A $13.10-a-month charge was assigned to every building in town, occupied or not, to pay off loans that are due in 2018. Those who use the sewer system pay an additional $21.90 a month.
Town officials have paid down the loan and lowered the surcharge to $6 a month. They're seeking grants to help pay for an expansion of the municipal sewage lagoons that is supposed to be completed by December 2009.
The expansion would eliminate frequent overflows into Goose Creek, an intermittent stream about three-eighths of a mile from the lagoons.
Richard Koch, senior environmental engineer for the Department of Ecology in Spokane, said recent Goose Creek water-quality testing showed the municipal lagoons had only a "very minor" effect on the creek.
In the Grant County city of Quincy, about 27 miles northwest of Moses Lake, Waste Action Project is targeting a city-controlled sewage system that serves only two large food-processing plants.

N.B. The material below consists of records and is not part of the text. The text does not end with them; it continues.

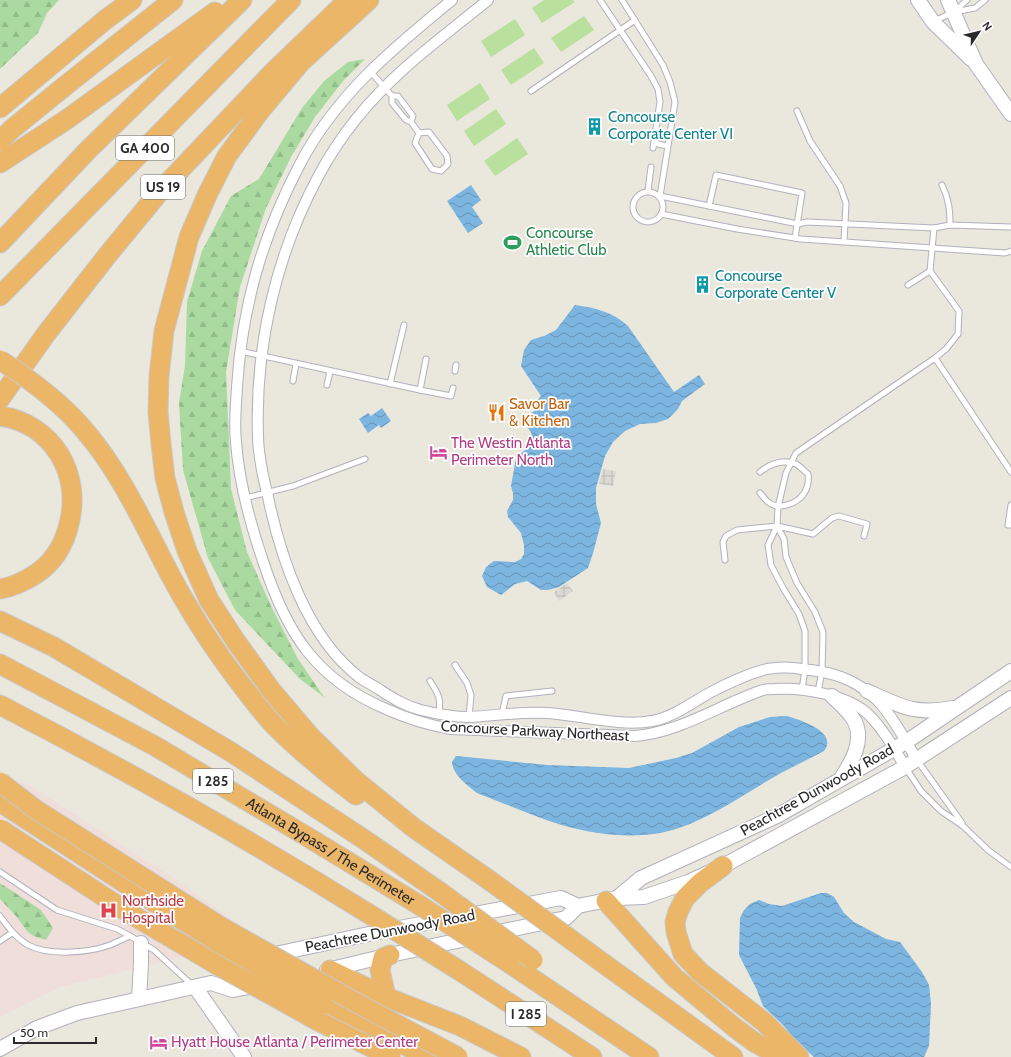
<svg xmlns="http://www.w3.org/2000/svg" width="1011" height="1057" font-family="Cabin,sans-serif">
<style>
.medical{fill:#f0dedb}
.forest{fill:url(#forest-firs)}
.pitch{fill:#b9e09d}
.plaza{fill:url(#plaza-grid)}
.water{fill:url(#water-waves)}
.lines{fill:none;stroke-linecap:round;stroke-linejoin:round}
.service-casing{stroke:#b1b1bc;stroke-width:7}
.minor-casing{stroke:#b1b1bc;stroke-width:12}
.secondary-casing{stroke:#b1b1bc;stroke-width:16}
.motorway-casing{stroke:#c8c8c8;stroke-width:21}
.service{stroke:#fff;stroke-width:5}
.minor{stroke:#fff;stroke-width:10}
.secondary{stroke:#fff;stroke-width:14}
.motorway{stroke:#ebb667;stroke-width:19}
.motorway-bridge-casing{stroke:#c8c8c8;stroke-width:21;stroke-linecap:butt}
.motorway-bridge{stroke:#ebb667;stroke-width:19}
.labels{text-anchor:middle;stroke-width:3.5;stroke-linejoin:round;paint-order:stroke}
.shield{fill:#fff;stroke:#6a6a6a;stroke-width:1}
.shield-label{font-size:14px;font-weight:bold;fill:#2a2a2a}
.culture-label{font-size:15px;fill:#0d838f;stroke:#fff;text-anchor:start}
.leisure-label{font-size:15px;fill:#27864d;stroke:#fff;text-anchor:start}
.food-label{font-size:15px;fill:#c56008;stroke:#fff;text-anchor:start}
.hotel-label{font-size:15px;fill:#b23c85;stroke:#fff;text-anchor:start}
.street-label{font-size:15px;fill:#2a2a2a;stroke:#fff}
.health-label{font-size:15px;fill:#be3a42;stroke:#fff;text-anchor:start}
</style>
<defs>
<pattern id="forest-firs" width="22" height="20" patternUnits="userSpaceOnUse"><rect width="22" height="20" fill="#aadaa0"/><path d="M5 1l3.5 6h-7zM16 11l3.5 6h-7z" fill="#92bb8a"/></pattern>
<pattern id="plaza-grid" width="8" height="8" patternUnits="userSpaceOnUse"><rect width="8" height="8" fill="#dbd9d3"/><path d="M0 4h8M4 0v8" fill="none" stroke="#bcbab5"/></pattern>
<pattern id="water-waves" width="16" height="10" patternUnits="userSpaceOnUse"><rect width="16" height="10" fill="#7cb5e0"/><path d="M0 5q4-4 8 0t8 0" fill="none" stroke="#6693b6"/></pattern>
</defs>
<rect width="100%" height="100%" fill="#eae7dd"/>
<path class="medical" d="M0 776 29 785 173 878 263 941 234 950 182 957 60 987 0 1017Z"/>
<g class="forest">
<path d="M0 0H59L47 13 38 33 0 69Z"/>
<path d="M365 59 343 81 315 117 291 157 266 208 240 287 226 372 231 489 247 552 271 606 298 659 324 697 300 679 235 610 208 558 183 470 179 403 185 366 187 302 202 251 231 196 259 179 302 108 324 81 348 62Z"/>
<path d="M0 883 41 910 53 928 46 940C25 935 27 929 15 915 10 910 5 904 0 899Z"/>
</g>
<g class="pitch">
<path d="M544 0H573L575 2 542 23 532 8Z"/>
<path d="M584 16 594 30 561 52 551 38Z"/>
<path d="M515 19 525 35 491 57 481 41Z"/>
<path d="M534 48 544 63 511 85 501 70Z"/>
<path d="M480 83 490 99 457 121 447 105Z"/>
<path d="M496 109 506 124 474 146 464 131Z"/>
<path d="M517 138 528 154 495 176 484 161Z"/>
</g>
<g class="plaza">
<path d="M603 469 616 471 613 486 599 484Z"/>
<path d="M567 583 573 591 559 601 554 592Z"/>
</g>
<g class="water">
<path d="M471 185 481 200 472 207 483 223 468 233 447 201Z"/>
<path d="M575 305C596 308 613 312 628 326L674 392 699 375 705 384 682 401 678 409 668 419 656 423 640 424 625 431 613 442 605 456 596 488V504L601 523 593 553 588 568 559 587 548 590H541L527 581 515 584 501 595 487 587 482 576 486 567 494 561 515 562 521 559 524 554V545L521 533 508 517 507 511 513 500V493L511 486 516 458 525 450 527 440 532 434 528 428 534 421 530 414 538 408 535 403 541 396 521 366 524 350 531 340 544 336 556 330Z"/>
<path d="M382 408 391 421 381 428 379 425 368 433 359 419 368 413 371 416Z"/>
<path d="M787 716C800 720 839 732 824 751 810 758 795 766 781 773 747 792 716 815 679 828 644 840 601 836 565 826 535 817 506 804 477 793 467 785 453 775 452 762L456 756 547 765 629 768 676 758 692 753 739 727 770 717Z"/>
<path d="M821 893H827L834 897 844 913 854 922 886 939 900 942 922 972 929 985 931 1004 929 1046 924 1057H814L795 1040 783 1025 763 1006 756 988 739 955 740 918 744 910 750 904 759 900 769 904 782 906Z"/>
</g>
<g class="lines">
<defs>
<g id="service">
<path d="M600 0 651 76 658 89 660 102 653 148"/>
<path d="M622 0 663 65 670 82 675 102 660 196 798 224 807 222 934 228 950 225 1011 227"/>
<path d="M955 11 967 0"/>
<path d="M934 21 954 12 975 8 985 0"/>
<path d="M370 71 392 96V103L406 120 411 122 413 116 398 96H392"/>
<path d="M531 91 635 20"/>
<path d="M797 111 810 141 840 186 846 203 844 242"/>
<path d="M411 122 419 133"/>
<path d="M429 132 447 156 448 164 441 171 432 169 415 143 419 133Z"/>
<path d="M654 143 667 146"/>
<path d="M942 185C949 199 950 210 950 225"/>
<path d="M648 191 651 167"/>
<circle cx="648" cy="207" r="15"/>
<path d="M709 206 716 175 802 193 795 238"/>
<path d="M661 214 737 229 801 239 1005 253 1011 251"/>
<path d="M934 228 930 271 959 311 958 334 946 349 935 358 1011 472"/>
<path d="M908 285 930 271"/>
<path d="M240 351 420 390"/>
<path d="M426 359 420 390 451 396 453 388"/>
<path d="M455 371 456 365"/>
<path d="M293 381 296 364"/>
<path d="M390 384 404 325"/>
<path d="M327 385 330 371"/>
<path d="M760 472C770 464 783 459 796 464 800 466 804 471 808 474 810 489 802 501 787 505 784 505 780 507 777 506 769 505 765 499 760 493"/>
<path d="M245 498 293 486 365 459"/>
<path d="M1011 505 1008 525H1011"/>
<path d="M777 526 784 539 786 557 797 583 815 612 823 632 822 671 818 692"/>
<path d="M725 560 723 542 726 536 737 530 777 526 813 534 832 518 839 516 867 524 864 536"/>
<path d="M455 665 467 683 471 695 469 717"/>
<path d="M430 681C439 695 441 698 439 715"/>
<path d="M802 690 805 669V631L799 614 783 588 771 565 768 545 777 526 778 507 786 473 796 453 935 358"/>
<path d="M502 714 506 696 552 691"/>
<path d="M917 760 962 823"/>
<path d="M906 768 921 791 941 811 963 826 988 850 1011 867"/>
<path d="M0 872 57 910 117 929 130 936 154 950 192 985"/>
<path d="M0 916C8 927 16 938 28 945 49 956 88 953 110 945 117 942 123 939 130 936"/>
<path d="M0 941 12 933"/>
</g>
<g id="minor">
<path d="M452 0C393 48 334 97 299 166 262 237 242 307 237 387 236 405 234 424 236 442 239 482 250 523 263 561 286 632 315 679 386 709 408 719 428 725 451 729L635 736C680 732 718 706 760 691 764 689 770 689 775 689 802 687 849 695 869 715 884 730 895 749 905 767"/>
<path d="M488 0C461 22 432 44 406 67 371 98 340 135 318 177 276 255 255 346 258 435 258 456 263 477 268 497 281 559 307 637 359 677 364 681 371 684 377 688 391 697 404 706 421 710 437 714 453 717 469 717 495 716 521 711 547 713 579 715 620 727 652 721 675 717 695 700 715 690 731 682 750 673 767 669 779 667 790 667 802 669 833 672 856 679 878 701 894 718 905 740 917 760"/>
</g>
<g id="secondary">
<path d="M918 0 933 22 971 59"/>
<path d="M948 0 976 64 1011 114"/>
<path d="M867 691C902 707 915 715 953 708"/>
<path d="M832 696C840 704 850 712 855 722 864 741 852 761 842 777"/>
<path d="M617 898 641 878 777 816 906 742 1011 671"/>
<path d="M266 956 378 932 561 898 578 906"/>
<path d="M327 970 390 955 566 918 578 906 617 898 644 897 688 882 723 866 905 767 1011 698"/>
<path d="M195 987 244 1057"/>
<path d="M139 999 141 963V943"/>
<path d="M0 1049 37 1028 77 1013 211 983 233 990 259 985"/>
</g>
<g id="motorway">
<path d="M369 0 301 62 260 111 227 156 208 193 189 237 164 331 159 376 158 412 161 444 165 478 174 512 187 551 209 600 235 640 271 690 310 736 356 781 414 828 489 880"/>
<path d="M0 108 105 20 132 0"/>
<path d="M0 141 12 129 65 86 173 0"/>
<path d="M0 163 66 120 215 12"/>
<path d="M0 243 88 150 242 0"/>
<path d="M0 296 291 0"/>
<path d="M0 399 46 334 106 257 161 190 274 71 348 0"/>
<path d="M0 416C53 424 82 474 69 524 64 545 54 562 36 574 25 581 13 587 0 589"/>
<path d="M164 563C187 608 214 650 246 691 257 705 268 720 281 732 305 755 330 776 356 795"/>
<path d="M0 621 54 647 231 752 365 840 440 892"/>
<path id="s1" d="M0 664 155 746 306 836 421 906"/>
<path d="M0 705C128 771 252 841 374 917"/>
<path d="M0 802 160 906"/>
<path d="M723 866 700 883 685 898 678 912 675 922 676 932 683 954 700 972 764 1022 799 1057"/>
<path d="M606 901 674 977 734 1027 754 1042 781 1057"/>
<path d="M509 963 649 1057"/>
<path d="M603 963 733 1057"/>
<path d="M330 970 386 997 460 1026 521 1057"/>
<path d="M460 971 592 1057"/>
<path d="M386 997 380 970 383 958 390 955"/>
<path d="M323 1004 428 1057"/>
</g>
</defs>
<use href="#service" class="service-casing"/>
<use href="#minor" class="minor-casing"/>
<use href="#secondary" class="secondary-casing"/>
<use href="#motorway" class="motorway-casing"/>
<use href="#service" class="service"/>
<use href="#minor" class="minor"/>
<use href="#secondary" class="secondary"/>
<use href="#motorway" class="motorway"/>
<defs>
<g id="motorway-bridge">
<path d="M0 360C31 380 63 404 86 432 119 471 141 518 164 563"/>
<path d="M0 782 35 809 223 928 355 1002 458 1057"/>
<path d="M0 829 129 913 219 966 318 1021 391 1057"/>
<path d="M489 880 603 963"/>
<path d="M440 892 533 960"/>
<path d="M160 906 216 941 323 1004"/>
<path d="M421 906 509 963"/>
<path d="M374 917 460 971"/>
</g>
</defs>
<use href="#motorway-bridge" class="motorway-bridge-casing"/>
<use href="#motorway-bridge" class="motorway-bridge"/>
</g>
<defs>
<symbol id="building-bare" viewBox="-9 -9 18 18"><path d="M-4-6H4V6H1V3H-1V6H-4ZM-2.5-4.3h1.7v1.8h-1.7ZM.8-4.3h1.7v1.8H.8ZM-2.5-1h1.7V.8h-1.7ZM.8-1h1.7V.8H.8Z" fill="#0f9aa8" stroke="#fff" stroke-width="2.5" paint-order="stroke"/></symbol>
<symbol id="stadium-bare" viewBox="-9 -9 18 18"><path d="M0-5a6.5 5 0 1 0 0 10a6.5 5 0 1 0 0-10ZM-3.5-1.8h7v3.6h-7Z" fill="#2e9e5b" stroke="#fff" stroke-width="2.5" paint-order="stroke"/></symbol>
<symbol id="restaurant-bare" viewBox="-9 -9 18 18"><path d="M-5-6h1v4h1v-4h1v4h1v-4h1v5L-1.5 .5V6h-2V.5L-5-1ZM5-6V6H3V1.5H1.5Q1.5-4 5-6Z" fill="#e8710a" stroke="#fff" stroke-width="2.5" paint-order="stroke"/></symbol>
<symbol id="hotel-bare" viewBox="-9 -9 18 18"><path d="M-6-4.5h1.5V1H6V5H4.5V3h-9V5H-6ZM-4 0a1.8 1.8 0 1 1 3.6 0ZM.5 0V-2.5h3Q6-2.5 6 0Z" fill="#d1479c" stroke="#fff" stroke-width="2.5" paint-order="stroke"/></symbol>
<symbol id="hospital-bare" viewBox="-9 -9 18 18"><path d="M-5-5h3v3.5h4V-5h3V5h-3V1.5h-4V5h-3Z" fill="#e0444e" stroke="#fff" stroke-width="2.5" paint-order="stroke"/></symbol>
</defs>
<g fill-rule="evenodd">
<use href="#building-bare" x="582" y="114" width="25" height="25"/>
<use href="#stadium-bare" x="500" y="230" width="25" height="25"/>
<use href="#building-bare" x="690" y="272" width="25" height="25"/>
<use href="#restaurant-bare" x="484" y="400" width="25" height="25"/>
<use href="#hotel-bare" x="426" y="440" width="25" height="25"/>
<use href="#hospital-bare" x="96" y="898" width="25" height="25"/>
<use href="#hotel-bare" x="146" y="1030" width="25" height="25"/>
</g>
<g class="labels">
<g class="shield">
<rect x="116" y="136" width="58" height="24" rx="3"/>
<rect x="141" y="175" width="44" height="24" rx="3"/>
<rect x="193" y="769" width="40" height="24" rx="3"/>
<rect x="506" y="1002" width="40" height="24" rx="3"/>
</g>
<g class="shield-label">
<text x="145" y="153">GA 400</text>
<text x="163" y="192">US 19</text>
<text x="213" y="786">I 285</text>
<text x="526" y="1019">I 285</text>
</g>
<g class="culture-label">
<text x="608" y="122">Concourse<tspan x="608" dy="17">Corporate Center VI</tspan></text>
<text x="715" y="281">Concourse<tspan x="715" dy="17">Corporate Center V</tspan></text>
</g>
<g class="leisure-label">
<text x="526" y="238">Concourse<tspan x="526" dy="17">Athletic Club</tspan></text>
</g>
<g class="food-label">
<text x="509" y="409">Savor Bar<tspan x="509" dy="17">&amp; Kitchen</tspan></text>
</g>
<g class="hotel-label">
<text x="451" y="448">The Westin Atlanta<tspan x="451" dy="17">Perimeter North</tspan></text>
<text x="171" y="1047">Hyatt House Atlanta / Perimeter Center</text>
</g>
<g class="street-label">
<text transform="translate(535 731) rotate(3)" y="5">Concourse Parkway Northeast</text>
<text transform="translate(817 790) rotate(-29)" y="5">Peachtree Dunwoody Road</text>
<text dy="5" stroke="none"><textPath href="#s1" startOffset="380">Atlanta Bypass / The Perimeter</textPath></text>
<text transform="translate(390 931) rotate(-11)" y="5">Peachtree Dunwoody Road</text>
</g>
<g class="health-label">
<text x="122" y="906">Northside<tspan x="122" dy="17">Hospital</tspan></text>
</g>
</g>
<g transform="translate(979 32) rotate(55)" stroke="#ffffff" stroke-width="3" paint-order="stroke">
<path d="M0-3L7 15L0 10L-7 15Z" fill="#2a2a2a"/>
<text y="-6" font-size="11" font-weight="bold" text-anchor="middle" fill="#2a2a2a">N</text>
</g>
<path d="M14 1037v6h82v-6" fill="none" stroke="#2a2a2a" stroke-width="2"/>
<text x="20" y="1037" font-size="12" fill="#2a2a2a" stroke="#ffffff" stroke-width="3" paint-order="stroke">50 m</text>
</svg>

City Attorney Allan Galbraith, of Wenatchee, contends the lawsuit is based on "transitory" problems with ammonia levels, which are being corrected.
"Things take time to fix," Galbraith said. "It's like trying to turn an aircraft carrier in a canal."
Anyway, he said, the complaint should be directed toward Earth Tech, an international corporation that operates the industrial sewage treatment plant under contract.
Waste Action Project got a warmer reception in College Place, three miles south of Walla Walla in southeastern Washington. The city of 8,165 completed a $20 million high-tech sewage treatment plant in 2001 and has had trouble getting it to work properly.
City Administrator Mike Patterson said the system employs an artificial wetland that wasn't designed for the area's high summer temperatures. He said city officials were "really upset" to have their problems compounded by a lawsuit, but moved quickly to meet with Waste Action representatives.
"When we met with them, we found they've got the same goals we have," Patterson said, noting the group provided some helpful advice.
Patterson said the city is willing to pay attorney fees estimated
at $4,000, and hope for a quick settlement.